**SOURCE MATERIAL:**
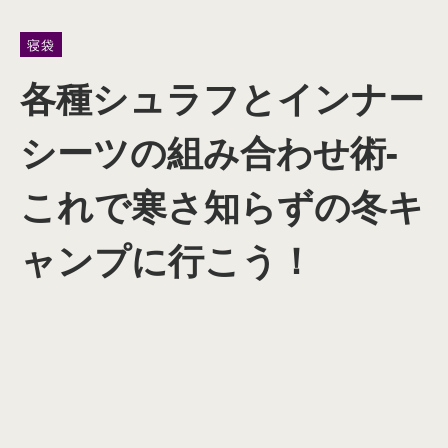
寝袋
各種シュラフとインナー
シーツの組み合わせ術-
これで寒さ知らずの冬キ
ャンプに行こう！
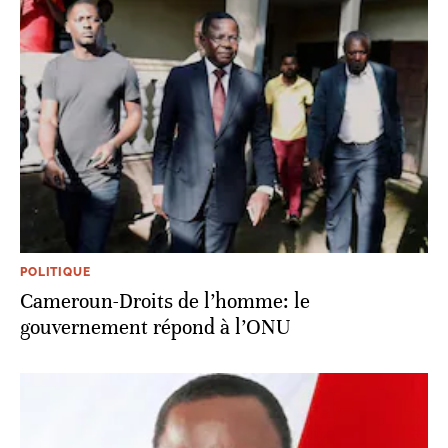
POLITIQUE
Cameroun-Droits de l’homme: le
gouvernement répond à l’ONU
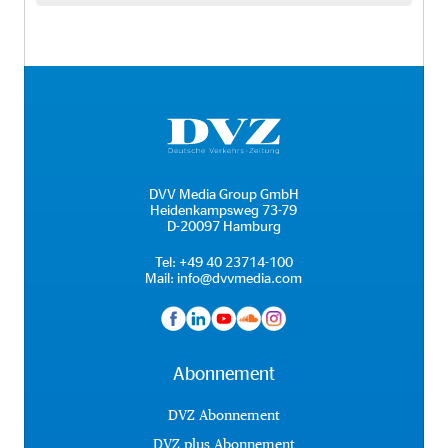
DVV Media Group GmbH
Heidenkampsweg 73-79
D-20097 Hamburg
Tel:
+49 40 23714-100
Mail:
info@dvvmedia.com
Abonnement
DVZ Abonnement
DVZ plus Abonnement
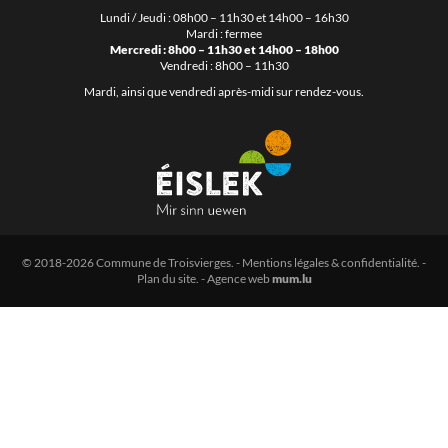
Lundi / Jeudi : 08h00 – 11h30 et 14h00 – 16h30
Mardi : fermee
Mercredi : 8h00 – 11h30 et 14h00 – 18h00
Vendredi : 8h00 – 11h30
Mardi, ainsi que vendredi après-midi sur rendez-vous.
© 2018-2026 Commune de Troisvierges.
-
Mentions légales & confidentialité
. -
Plan du site
. -
Agence web
mum.lu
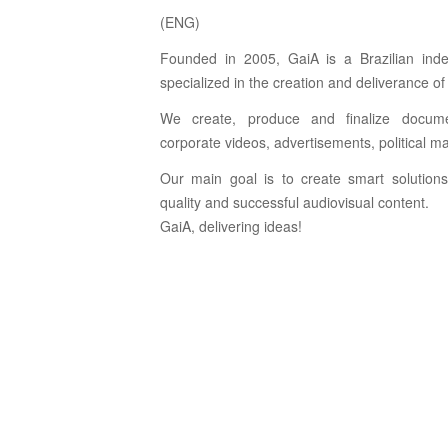
(ENG)
Founded in 2005, GaiA is a Brazilian ind
specialized in the creation and deliverance of
We create, produce and finalize document
corporate videos, advertisements, political m
Our main goal is to create smart solutions
quality and successful audiovisual content.
GaiA, delivering ideas!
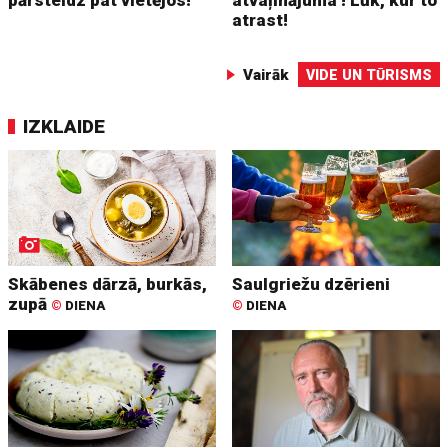
atrast!
Vairāk
VIDE UN TŪRISMS
IZKLAIDE
Skābenes dārzā, burkās,
Saulgriežu dzērieni
zupā
©
DIENA
©
DIENA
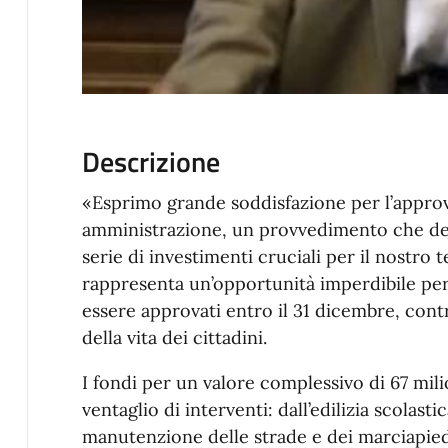
Descrizione
«Esprimo grande soddisfazione per l’approv
amministrazione, un provvedimento che des
serie di investimenti cruciali per il nostro 
rappresenta un’opportunità imperdibile per
essere approvati entro il 31 dicembre, contr
della vita dei cittadini.
I fondi per un valore complessivo di 67 mil
ventaglio di interventi: dall’edilizia scolasti
manutenzione delle strade e dei marciapied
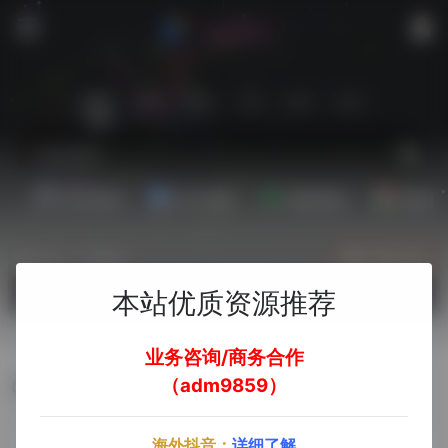
站内
常用
搜索
工具
社区
生活
娱乐资源
办公资源
素材资源
精选插
热门（广告位）
立即入驻
欢迎入驻！
本站优质资源推荐
业务咨询/商务合作
（adm9859）
飞书
海外抖音：
详细了解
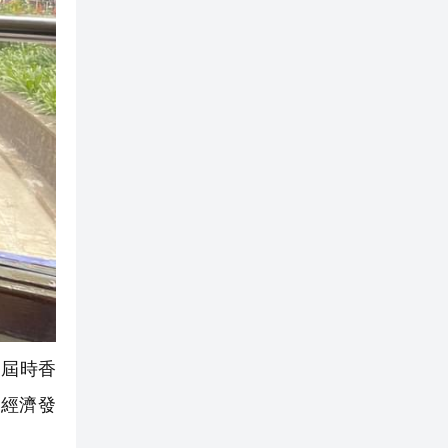
，屆時香
經濟發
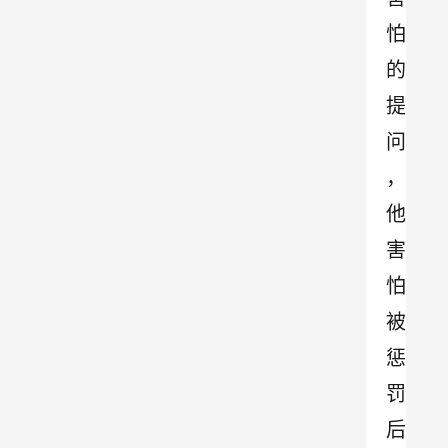
怕
的
提
问
，
他
害
怕
被
惩
罚
后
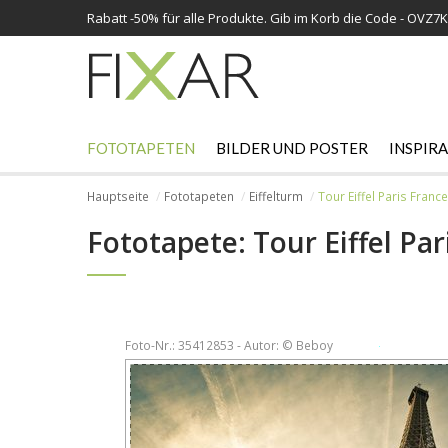
Rabatt -
50%
für alle Produkte. Gib im Korb die Code - OVZ7
FOTOTAPETEN
BILDER UND POSTER
INSPIR
Hauptseite
Fototapeten
Eiffelturm
Tour Eiffel Paris France
Fototapete: Tour Eiffel Par
Foto-Nr.: 35412853 - Autor: © Beboy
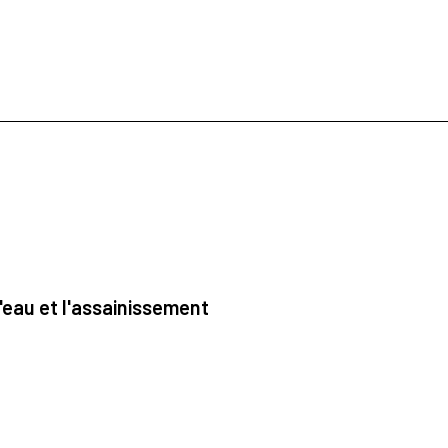
'eau et l'assainissement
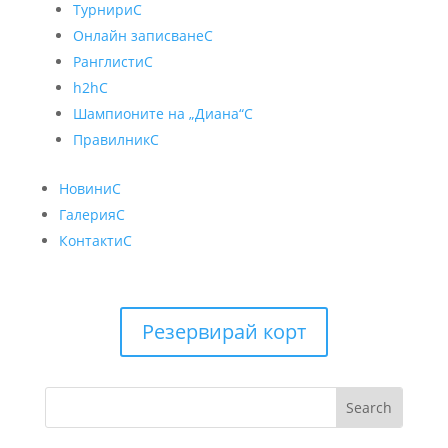
Турнири
C
Онлайн записване
C
Ранглисти
C
h2h
C
Шампионите на „Диана“
C
Правилник
C
Новини
C
Галерия
C
Контакти
C
Резервирай корт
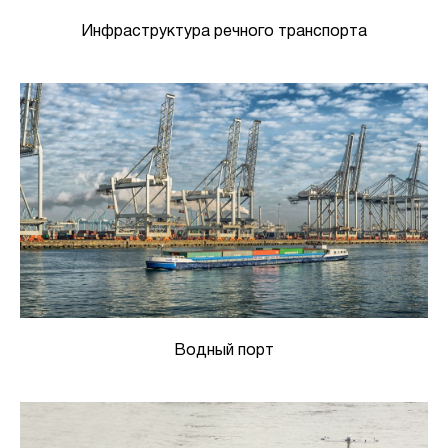
Инфраструктура речного транспорта
Водный порт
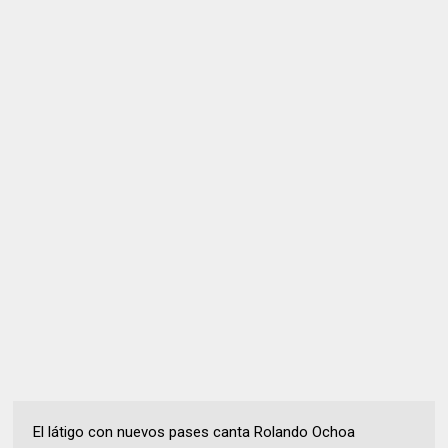
El látigo con nuevos pases canta Rolando Ochoa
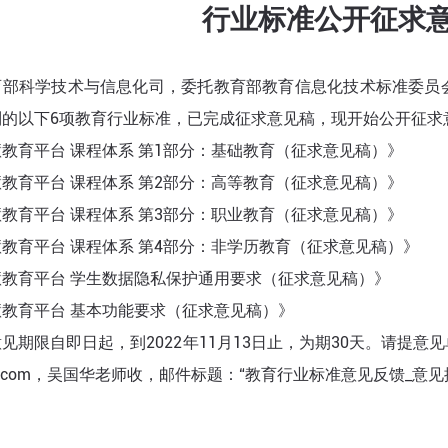
行业标准公开征求
育部科学技术与信息化司，委托教育部教育信息化技术标准委员
制的以下6项教育行业标准，已完成征求意见稿，现开始公开征求
教育平台 课程体系 第1部分：基础教育（征求意见稿）》
教育平台 课程体系 第2部分：高等教育（征求意见稿）》
教育平台 课程体系 第3部分：职业教育（征求意见稿）》
教育平台 课程体系 第4部分：非学历教育（征求意见稿）》
慧教育平台 学生数据隐私保护通用要求（征求意见稿）》
慧教育平台 基本功能要求（征求意见稿）》
见期限自即日起，到2022年11月13日止，为期30天。请提意见
@163.com，吴国华老师收，邮件标题：“教育行业标准意见反馈_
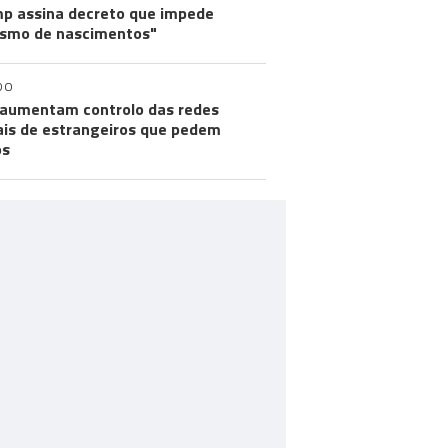
p assina decreto que impede
ismo de nascimentos"
DO
aumentam controlo das redes
ais de estrangeiros que pedem
os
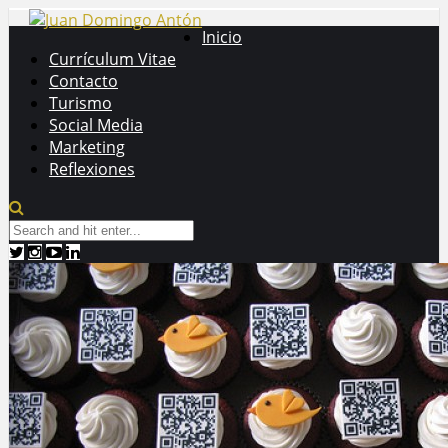
Inicio
Currículum Vitae
Contacto
Turismo
Social Media
Marketing
Reflexiones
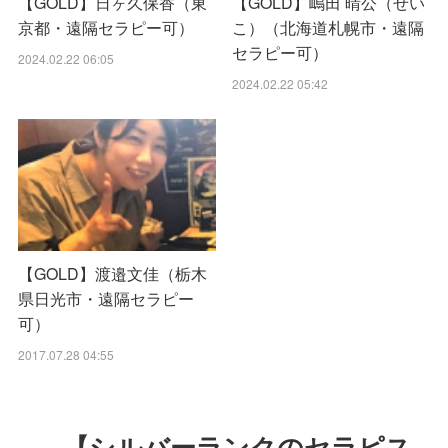
【GOLD】日ヶ久保香（東
【GOLD】嶋田 晴公（せい
京都・遠隔セラピー可）
こ）（北海道札幌市・遠隔
セラピー可）
2024.02.22 06:05
2024.02.22 05:42
【GOLD】渡邉文佳（栃木
県日光市・遠隔セラピー
可）
2017.07.28 04:55
【シルバーランクのセラピス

**PROBLEM TO WORK ON:** Without including any pictures, copy every line above exactly.

**RESPONSE:**
寝袋
各種シュラフとインナー
シーツの組み合わせ術-
これで寒さ知らずの冬キ
ャンプに行こう！
POLITIQUE
Cameroun-Droits de l’homme: le
gouvernement répond à l’ONU
DVV Media Group GmbH
Heidenkampsweg 73-79
D-20097 Hamburg
Tel:
+49 40 23714-100
Mail:
info@dvvmedia.com
Abonnement
DVZ Abonnement
DVZ plus Abonnement
Lundi / Jeudi : 08h00 – 11h30 et 14h00 – 16h30
Mardi : fermee
Mercredi : 8h00 – 11h30 et 14h00 – 18h00
Vendredi : 8h00 – 11h30
Mardi, ainsi que vendredi après-midi sur rendez-vous.
© 2018-2026 Commune de Troisvierges.
-
Mentions légales & confidentialité
. -
Plan du site
. -
Agence web
mum.lu
(ENG)
Founded in 2005, GaiA is a Brazilian ind
specialized in the creation and deliverance of
We create, produce and finalize document
corporate videos, advertisements, political m
Our main goal is to create smart solutions
quality and successful audiovisual content.
GaiA, delivering ideas!
atrast!
Vairāk
VIDE UN TŪRISMS
IZKLAIDE
Skābenes dārzā, burkās,
Saulgriežu dzērieni
zupā
©
DIENA
©
DIENA
Descrizione
«Esprimo grande soddisfazione per l’approv
amministrazione, un provvedimento che des
serie di investimenti cruciali per il nostro 
rappresenta un’opportunità imperdibile per
essere approvati entro il 31 dicembre, contr
della vita dei cittadini.
I fondi per un valore complessivo di 67 mil
ventaglio di interventi: dall’edilizia scolasti
manutenzione delle strade e dei marciapied
站内
常用
搜索
工具
社区
生活
娱乐资源
办公资源
素材资源
精选插
热门（广告位）
立即入驻
欢迎入驻！
本站优质资源推荐
业务咨询/商务合作
（adm9859）
飞书
海外抖音：
详细了解
，屆時香
經濟發
怕
的
提
问
，
他
害
怕
被
惩
罚
后
Rabatt -
50%
für alle Produkte. Gib im Korb die Code - OVZ7
FOTOTAPETEN
BILDER UND POSTER
INSPIR
Hauptseite
Fototapeten
Eiffelturm
Tour Eiffel Paris France
Fototapete: Tour Eiffel Par
Foto-Nr.: 35412853 - Autor: © Beboy
'eau et l'assainissement
Турнири
C
Онлайн записване
C
Ранглисти
C
h2h
C
Шампионите на „Диана“
C
Правилник
C
Новини
C
Галерия
C
Контакти
C
Резервирай корт
Инфраструктура речного транспорта
Водный порт
El látigo con nuevos pases canta Rolando Ochoa
行业标准公开征求
育部科学技术与信息化司，委托教育部教育信息化技术标准委员
制的以下6项教育行业标准，已完成征求意见稿，现开始公开征求
教育平台 课程体系 第1部分：基础教育（征求意见稿）》
教育平台 课程体系 第2部分：高等教育（征求意见稿）》
教育平台 课程体系 第3部分：职业教育（征求意见稿）》
教育平台 课程体系 第4部分：非学历教育（征求意见稿）》
慧教育平台 学生数据隐私保护通用要求（征求意见稿）》
慧教育平台 基本功能要求（征求意见稿）》
见期限自即日起，到2022年11月13日止，为期30天。请提意见
@163.com，吴国华老师收，邮件标题：“教育行业标准意见反馈_
p assina decreto que impede
ismo de nascimentos"
DO
aumentam controlo das redes
ais de estrangeiros que pedem
os
Inicio
Currículum Vitae
Contacto
Turismo
Social Media
Marketing
Reflexiones
【GOLD】日ヶ久保香（東
【GOLD】嶋田 晴公（せい
京都・遠隔セラピー可）
こ）（北海道札幌市・遠隔
セラピー可）
2024.02.22 06:05
2024.02.22 05:42
【GOLD】渡邉文佳（栃木
県日光市・遠隔セラピー
可）
2017.07.28 04:55
【シルバーランクのセラピス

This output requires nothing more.